Nulla è trapelato ufficialmente, nelle ultime ore, dalle fonti investigative dell’inchiesta che ha portato all’arresto di due agenti di Polizia di Stato del Commissariato di Colleferro, anche per via della chiusura domenicale degli uffici preposti; malgrado ciò, emergono nuovi e più approfonditi particolari relativamente all’indagine condotta dai Carabinieri della Compagnia di Anagni e dai colleghi del Nucleo Investigativo della Compagnia dei Carabinieri di Frosinone.

L’inchiesta, coordinata dal dott. Vittorio Misiti della Procura della Repubblica di Frosinone, lo ricordiamo, ha preso il via alla fine dello scorso settembre quando i Carabinieri della Stazione di Sgurgola agli ordini del mar. Gaetano Sodano avevano individuato e sgominato, con la collaborazione dei colleghi di Anagni, una vera e propria raffineria della droga allestita nella periferia di Sgurgola, in un capannone di proprietà di un anziano del luogo risultato del tutto estraneo ai fatti.

In quella circostanza i militari anagnini arrestarono sette persone, tutte di età compresa tra i 23 e i 28 anni; nello specifico, sarebbe stato proprio uno di questi giovanissimi a fare ai Carabinieri i nomi dei due e poliziotti tratti in arresto nei giorni scorsi. Per quanto non confermato ufficialmente, i due agenti sarebbero accusati – il condizionale è d’obbligo – di detenzione in concorso di sostanze stupefacenti: un “accordo criminoso”, secondo gli inquirenti, determinato dalla permanenza del vincolo associativo.

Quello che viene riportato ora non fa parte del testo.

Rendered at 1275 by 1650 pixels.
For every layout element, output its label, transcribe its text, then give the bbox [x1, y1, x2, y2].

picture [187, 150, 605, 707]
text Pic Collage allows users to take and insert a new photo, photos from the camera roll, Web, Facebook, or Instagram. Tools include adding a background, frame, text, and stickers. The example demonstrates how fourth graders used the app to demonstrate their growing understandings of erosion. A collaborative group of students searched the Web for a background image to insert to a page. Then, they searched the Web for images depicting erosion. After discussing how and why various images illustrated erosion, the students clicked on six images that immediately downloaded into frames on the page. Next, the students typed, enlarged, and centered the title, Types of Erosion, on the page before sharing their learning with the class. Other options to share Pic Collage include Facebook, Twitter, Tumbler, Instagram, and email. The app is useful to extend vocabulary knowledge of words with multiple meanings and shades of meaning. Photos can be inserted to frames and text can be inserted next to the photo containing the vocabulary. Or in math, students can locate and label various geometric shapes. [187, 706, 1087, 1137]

Altra novità importante nelle indagini riguarda il coinvolgimento di ulteriori due persone, entrambi residenti a Piglio – in qualche modo legate da vincolo criminoso con i fratelli Bianchi, in carcere per l’omicidio di Willy Monteiro – le quali risulterebbero indagate nella medesima inchiesta: i loro nomi vanno così ad aggiungersi a quello di un terzo poliziotto, indagato anch’egli nell’ambito della medesima inchiesta condotta dai Carabinieri di Anagni.

Le indagini dei militari anagnini, comunque, proseguono spedite in quanto non sarebbero dunque affatto concluse e già nei prossimi giorni, forse nelle prossime ore, potrebbero portare a nuovi e ben più eclatanti sviluppi.